Lawmakers strike agreement on last-minute tax package
The deal would extend numerous tax breaks.
By BRIAN FALER
Lawmakers early Tuesday unveiled a last-minute tax plan that would revive a hodgepodge of benefits known as extenders, kill a controversial church parking levy and offer tax breaks to disaster victims.
They aim to piggyback the relatively narrow agreement on must-pass legislation needed to fund federal agencies beyond this week.
House Democrats plan to take up the proposal on Tuesday. The tax plan was unveiled early in the morning as the House’s Rules committee considered the ground rules for debating the budget measure.

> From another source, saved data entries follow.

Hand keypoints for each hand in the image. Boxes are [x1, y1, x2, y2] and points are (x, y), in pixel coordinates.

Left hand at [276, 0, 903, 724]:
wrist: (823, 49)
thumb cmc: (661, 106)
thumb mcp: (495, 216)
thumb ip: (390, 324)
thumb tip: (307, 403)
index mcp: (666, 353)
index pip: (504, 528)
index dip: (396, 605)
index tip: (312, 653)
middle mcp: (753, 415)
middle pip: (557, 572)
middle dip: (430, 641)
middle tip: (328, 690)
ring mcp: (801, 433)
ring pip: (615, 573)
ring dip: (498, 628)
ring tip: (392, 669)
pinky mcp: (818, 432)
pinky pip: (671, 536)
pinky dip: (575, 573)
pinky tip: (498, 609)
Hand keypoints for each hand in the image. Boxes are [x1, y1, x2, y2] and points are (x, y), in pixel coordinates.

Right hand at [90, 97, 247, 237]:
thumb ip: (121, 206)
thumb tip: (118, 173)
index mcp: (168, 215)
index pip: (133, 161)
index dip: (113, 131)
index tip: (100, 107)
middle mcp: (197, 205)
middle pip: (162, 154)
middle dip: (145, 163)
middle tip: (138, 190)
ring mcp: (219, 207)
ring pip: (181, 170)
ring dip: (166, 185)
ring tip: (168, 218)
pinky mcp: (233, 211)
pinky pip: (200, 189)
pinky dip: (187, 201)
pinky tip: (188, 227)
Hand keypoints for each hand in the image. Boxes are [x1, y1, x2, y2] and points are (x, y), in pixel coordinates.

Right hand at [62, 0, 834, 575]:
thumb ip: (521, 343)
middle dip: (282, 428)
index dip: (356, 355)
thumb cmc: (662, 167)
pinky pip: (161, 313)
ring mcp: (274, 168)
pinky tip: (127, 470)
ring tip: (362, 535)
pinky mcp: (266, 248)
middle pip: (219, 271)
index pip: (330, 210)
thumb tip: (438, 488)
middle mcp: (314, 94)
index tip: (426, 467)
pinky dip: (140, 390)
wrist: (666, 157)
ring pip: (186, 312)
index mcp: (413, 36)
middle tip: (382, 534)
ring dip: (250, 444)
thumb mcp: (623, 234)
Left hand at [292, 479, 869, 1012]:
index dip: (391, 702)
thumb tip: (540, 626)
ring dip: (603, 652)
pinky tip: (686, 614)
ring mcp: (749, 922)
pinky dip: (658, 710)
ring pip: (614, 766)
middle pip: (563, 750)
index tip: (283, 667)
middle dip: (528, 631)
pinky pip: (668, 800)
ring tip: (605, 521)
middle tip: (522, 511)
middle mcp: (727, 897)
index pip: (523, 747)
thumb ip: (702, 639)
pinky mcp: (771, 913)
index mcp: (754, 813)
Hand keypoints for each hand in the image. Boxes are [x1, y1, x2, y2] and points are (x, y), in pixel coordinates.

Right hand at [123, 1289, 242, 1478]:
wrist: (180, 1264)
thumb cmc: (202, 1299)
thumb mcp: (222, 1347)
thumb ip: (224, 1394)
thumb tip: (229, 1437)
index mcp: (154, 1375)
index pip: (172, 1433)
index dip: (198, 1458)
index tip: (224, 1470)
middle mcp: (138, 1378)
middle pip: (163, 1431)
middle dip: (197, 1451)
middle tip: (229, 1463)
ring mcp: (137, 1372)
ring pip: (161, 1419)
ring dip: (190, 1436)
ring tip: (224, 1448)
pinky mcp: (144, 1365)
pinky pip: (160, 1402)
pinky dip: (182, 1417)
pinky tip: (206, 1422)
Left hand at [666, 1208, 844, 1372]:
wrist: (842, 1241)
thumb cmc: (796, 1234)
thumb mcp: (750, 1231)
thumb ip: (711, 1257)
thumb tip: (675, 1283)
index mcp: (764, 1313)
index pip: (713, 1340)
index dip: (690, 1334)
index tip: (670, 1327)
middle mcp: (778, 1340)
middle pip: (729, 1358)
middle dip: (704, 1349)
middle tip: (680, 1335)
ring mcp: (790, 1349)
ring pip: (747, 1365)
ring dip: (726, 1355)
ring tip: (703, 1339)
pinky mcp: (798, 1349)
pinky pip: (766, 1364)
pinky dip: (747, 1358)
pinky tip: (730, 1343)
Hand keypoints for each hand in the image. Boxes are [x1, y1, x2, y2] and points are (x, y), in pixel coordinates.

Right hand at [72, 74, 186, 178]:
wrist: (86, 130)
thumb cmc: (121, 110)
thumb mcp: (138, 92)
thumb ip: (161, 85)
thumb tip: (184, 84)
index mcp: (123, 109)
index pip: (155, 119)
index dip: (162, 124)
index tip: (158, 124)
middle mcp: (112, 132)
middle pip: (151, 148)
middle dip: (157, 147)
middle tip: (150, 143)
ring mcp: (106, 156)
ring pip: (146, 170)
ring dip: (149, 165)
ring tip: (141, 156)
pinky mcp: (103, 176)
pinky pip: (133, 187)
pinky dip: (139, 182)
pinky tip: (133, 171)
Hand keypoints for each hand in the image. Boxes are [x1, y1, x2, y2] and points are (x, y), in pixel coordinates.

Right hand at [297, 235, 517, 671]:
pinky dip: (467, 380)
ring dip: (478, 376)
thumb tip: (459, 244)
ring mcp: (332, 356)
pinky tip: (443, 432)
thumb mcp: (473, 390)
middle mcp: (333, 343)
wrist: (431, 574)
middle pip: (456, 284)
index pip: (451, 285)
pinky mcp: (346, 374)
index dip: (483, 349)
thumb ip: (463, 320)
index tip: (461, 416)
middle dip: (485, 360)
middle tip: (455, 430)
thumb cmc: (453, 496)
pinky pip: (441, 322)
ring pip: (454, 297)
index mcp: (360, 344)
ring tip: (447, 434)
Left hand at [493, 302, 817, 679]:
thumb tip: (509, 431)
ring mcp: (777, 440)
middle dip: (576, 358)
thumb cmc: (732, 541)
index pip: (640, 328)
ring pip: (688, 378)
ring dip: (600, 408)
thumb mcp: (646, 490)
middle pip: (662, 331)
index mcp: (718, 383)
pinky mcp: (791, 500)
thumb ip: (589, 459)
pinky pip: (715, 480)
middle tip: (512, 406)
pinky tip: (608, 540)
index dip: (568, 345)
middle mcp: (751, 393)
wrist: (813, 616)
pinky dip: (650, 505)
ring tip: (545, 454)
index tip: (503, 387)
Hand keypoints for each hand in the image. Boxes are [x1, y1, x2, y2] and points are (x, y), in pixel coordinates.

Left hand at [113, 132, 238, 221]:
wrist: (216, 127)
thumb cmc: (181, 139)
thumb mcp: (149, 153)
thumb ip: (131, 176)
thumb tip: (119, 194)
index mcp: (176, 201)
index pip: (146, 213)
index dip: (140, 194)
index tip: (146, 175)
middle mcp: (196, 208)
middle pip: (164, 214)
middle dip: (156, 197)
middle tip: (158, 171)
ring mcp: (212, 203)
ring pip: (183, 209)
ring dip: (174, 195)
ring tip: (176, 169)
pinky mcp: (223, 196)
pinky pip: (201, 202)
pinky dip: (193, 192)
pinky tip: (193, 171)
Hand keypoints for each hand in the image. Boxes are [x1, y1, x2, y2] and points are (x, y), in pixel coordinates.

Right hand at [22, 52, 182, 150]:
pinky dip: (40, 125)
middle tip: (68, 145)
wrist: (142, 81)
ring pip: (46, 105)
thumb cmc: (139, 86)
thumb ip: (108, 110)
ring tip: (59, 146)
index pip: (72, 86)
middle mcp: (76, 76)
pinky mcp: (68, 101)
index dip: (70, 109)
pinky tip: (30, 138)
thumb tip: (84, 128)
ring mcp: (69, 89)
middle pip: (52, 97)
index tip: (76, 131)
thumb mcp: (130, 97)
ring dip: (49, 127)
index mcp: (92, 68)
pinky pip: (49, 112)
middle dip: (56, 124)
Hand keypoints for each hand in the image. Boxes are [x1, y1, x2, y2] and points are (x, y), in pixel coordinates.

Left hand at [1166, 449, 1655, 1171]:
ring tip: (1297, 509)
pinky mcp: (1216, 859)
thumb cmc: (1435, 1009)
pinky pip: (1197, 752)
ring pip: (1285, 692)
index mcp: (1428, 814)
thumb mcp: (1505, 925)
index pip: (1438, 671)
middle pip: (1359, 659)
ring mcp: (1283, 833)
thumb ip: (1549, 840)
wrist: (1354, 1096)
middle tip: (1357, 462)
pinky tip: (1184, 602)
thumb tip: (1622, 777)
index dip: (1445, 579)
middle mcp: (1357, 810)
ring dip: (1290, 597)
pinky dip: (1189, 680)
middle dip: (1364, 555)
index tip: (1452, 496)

The legislation would extend certain tax breaks, including many that died back in 2017, through 2020. Credits for biodiesel and short-line railroads would run through 2022, under the plan. It would also rescind a controversial tax created as part of the Tax Cuts and Jobs Act that imposed a new tax on fringe benefits that churches and other nonprofits provide their employees.
The legislation would also extend temporary cuts in alcohol taxes made as part of the TCJA, as well as continue a new break that law created for companies that offer their workers paid family leave. And it would also offer people hit by natural disasters various tax breaks, such as making it easier for them to tap funds in retirement accounts.
Those changes would come in addition to plans announced on Monday to repeal a trio of taxes undergirding the Affordable Care Act; raise the age at which people must take mandatory distributions from individual retirement accounts to 72 from 70.5; and address a glitch in the 2017 tax overhaul that resulted in higher taxes on some survivors of military veterans.
The plan comes after days of closed-door negotiations between the White House, Senate Republicans and House Democrats in which the three sides often struggled to find agreement. They had considered and ultimately rejected much more sweeping proposals to expand breaks for low-income people and clean up more snafus in the TCJA.
The plan would cap what has been an unusually slow year for taxes on Capitol Hill. Just one tax bill so far this year has been signed into law — in July, President Trump inked an uncontroversial measure making various changes in IRS procedures.